The current representative is Diana Álvares Pereira de Melo, who was confirmed by Duarte Pio, Duke of Braganza, at the end of the so-called "Cadaval Case", a succession crisis created by the death in 2001 of Jaime Álvares Pereira de Melo, the previous representative of the title.

=== The palace ===
The original palace was built in the 14th century next to the Tower of Évora, where the nobleman Martim Afonso de Mello, servant of the Master of Avis and descendant of the Portuguese Crown, ordered the construction of the Palace of the Tower of the Five Corners, the name by which it is also known. The palace was built partly on the Roman-Visigoth walls of the old Évora Castle, incorporating traces of both in its structure, visible in the fortified military outlines of the building, as well as the imposing tower on the main façade, a vestige of the castle. At the back of the Palace, you can admire the extraordinary Torre das Cinco Quinas, the famous pentagonal tower that gave it its name.

In addition to the large outdoor gardens and the numerous rooms and halls that make up the building, it also houses the Casa Cadaval exhibition rooms, which house a collection of illuminated codices, sculptures, paintings and armory, with pieces dating from between the 15th and 18th centuries.

Several Portuguese monarchs temporarily resided in this palace, including Dom João II, Dom João IV and Dom João V. Also imprisoned in this palace was Dom Fernando II, 3rd Duke of Braganza, accused of plotting against King Dom João II and beheaded in Praça do Giraldo, the main square of the Alentejo capital, in 1483.

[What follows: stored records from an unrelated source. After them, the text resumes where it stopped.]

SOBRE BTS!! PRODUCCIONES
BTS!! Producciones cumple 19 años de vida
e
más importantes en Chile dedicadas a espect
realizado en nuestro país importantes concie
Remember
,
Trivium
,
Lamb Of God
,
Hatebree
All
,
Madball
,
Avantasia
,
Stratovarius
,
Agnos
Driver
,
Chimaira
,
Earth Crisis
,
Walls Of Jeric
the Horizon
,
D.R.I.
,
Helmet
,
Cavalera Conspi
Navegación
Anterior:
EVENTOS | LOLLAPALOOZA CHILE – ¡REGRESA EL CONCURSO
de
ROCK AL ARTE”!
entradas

In the early 1990s, the palace underwent a restoration campaign promoted by Dª Claudine Marguerite Marianne Tritz, then Duchess of Cadaval, wife of the 10th Duke of Cadaval and mother of the current duchess.

== Nowadays ==
Nowadays, the palace, which combines the tourist character conferred by the adjoining Church of the Lóios (or Church of St. John the Evangelist) with its historical and architectural value, has been the stage for various cultural events. Among these is the "Festival Évora Clássica", an annual music festival promoted since 1994 on the initiative of Ms. Claudine herself. This festival, initially dedicated to Western music concerts, has expanded year after year to include musical styles from all over the world.

In one part of the garden, a pleasant restaurant with a terrace has been open to the public since the mid-1990s, named Jardim do Paço.

On June 21, 2008, the palace hosted a reception for around 400 guests on the occasion of the marriage of Her Excellency Diana Álvares Pereira de Melo, 11th Duchess of Cadaval, to H.R.H. Charles Phillipe d'Orleães, Prince of Órleães and Duke of Anjou, celebrated that same day in Évora Cathedral by the Archbishop Emeritus of Évora, D. Maurílio Jorge Quintal de Gouveia.